CORS, Cache poisoning and the Vary HTTP header
Understanding the Vary header is key ensuring CORS will work with CDNs and caching.
What is CORS
Taken from the MDN web docs
Cross-Origin Resource Sharing (CORS) is a mechanism that uses additional HTTP headers to tell browsers to give a web application running at one origin, access to selected resources from a different origin. A web application executes a cross-origin HTTP request when it requests a resource that has a different origin (domain, protocol, or port) from its own.
So one site hosted on one domain can access certain resources of another domain, provided the remote domain has allowed this to happen. Most commonly this occurs with AJAX.
The Origin header and cache poisoning
Out of the box, most CDNs (and other reverse proxies) will not vary their cache by arbitrary HTTP headers. So you can be left in a situation where you cache can be poisoned.
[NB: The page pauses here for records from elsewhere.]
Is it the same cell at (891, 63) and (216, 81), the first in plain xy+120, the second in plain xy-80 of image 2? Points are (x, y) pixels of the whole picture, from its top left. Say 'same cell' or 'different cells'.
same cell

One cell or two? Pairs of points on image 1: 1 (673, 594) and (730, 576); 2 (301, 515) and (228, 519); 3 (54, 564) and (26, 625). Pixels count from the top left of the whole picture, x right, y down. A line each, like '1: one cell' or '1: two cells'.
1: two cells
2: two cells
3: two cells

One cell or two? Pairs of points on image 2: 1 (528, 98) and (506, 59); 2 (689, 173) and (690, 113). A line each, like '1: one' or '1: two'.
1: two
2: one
E.g. if an attacker requested:
curl -sIXGET -H "Origin: https://evil-site.com" "https://remote.example.com/resource" | grep -E '^Access|^Cache|^Vary' | sort
Cache-Control: max-age=900, public
Notice how:
- There are no CORS headers in the response
- There is no
Vary
header in the response - There is caching headers that indicates that CDNs should cache the response
Subsequent requests to the URL, with the correct Origin
HTTP header will yield the same response (as it is cached). This is known as cache poisoning.
How to solve
There are 2 ways to solve this.
Option #1 - change the CDN
The first method is to alter your CDN to add the Origin
HTTP header into the cache key definition. I don't typically recommend this approach as it forces your application logic into your CDN. It also means pages that do not need to be varied are, and this will reduce your cache hit rate.
Option #2 - change the remote site
The second approach is to get the site your are serving the remote resource from to add a Vary
HTTP header to instruct any CDNs to vary their cache key by the value of this header. See the MDN docs for more background on this magical header.
e.g.: this is what you should be looking for
curl -sIXGET -H "Origin: https://www.example.com" "https://remote.example.com/resource" | grep -E '^Access|^Cache|^Vary' | sort
Access-Control-Allow-Credentials: true
Access-Control-Allow-Headers: DNT,X-CustomHeader,Keep-Alive,User-Agent,X-Requested-With,If-Modified-Since,Cache-Control,Content-Type
Access-Control-Allow-Methods: GET, POST, OPTIONS
Access-Control-Allow-Origin: https://www.example.com
Cache-Control: max-age=900, public
Vary: Origin
Note the Vary
header.
Once you have the Vary header in place, you will need to drop the entire cache of the site in the CDN to ensure there are no entries left that are poisoned.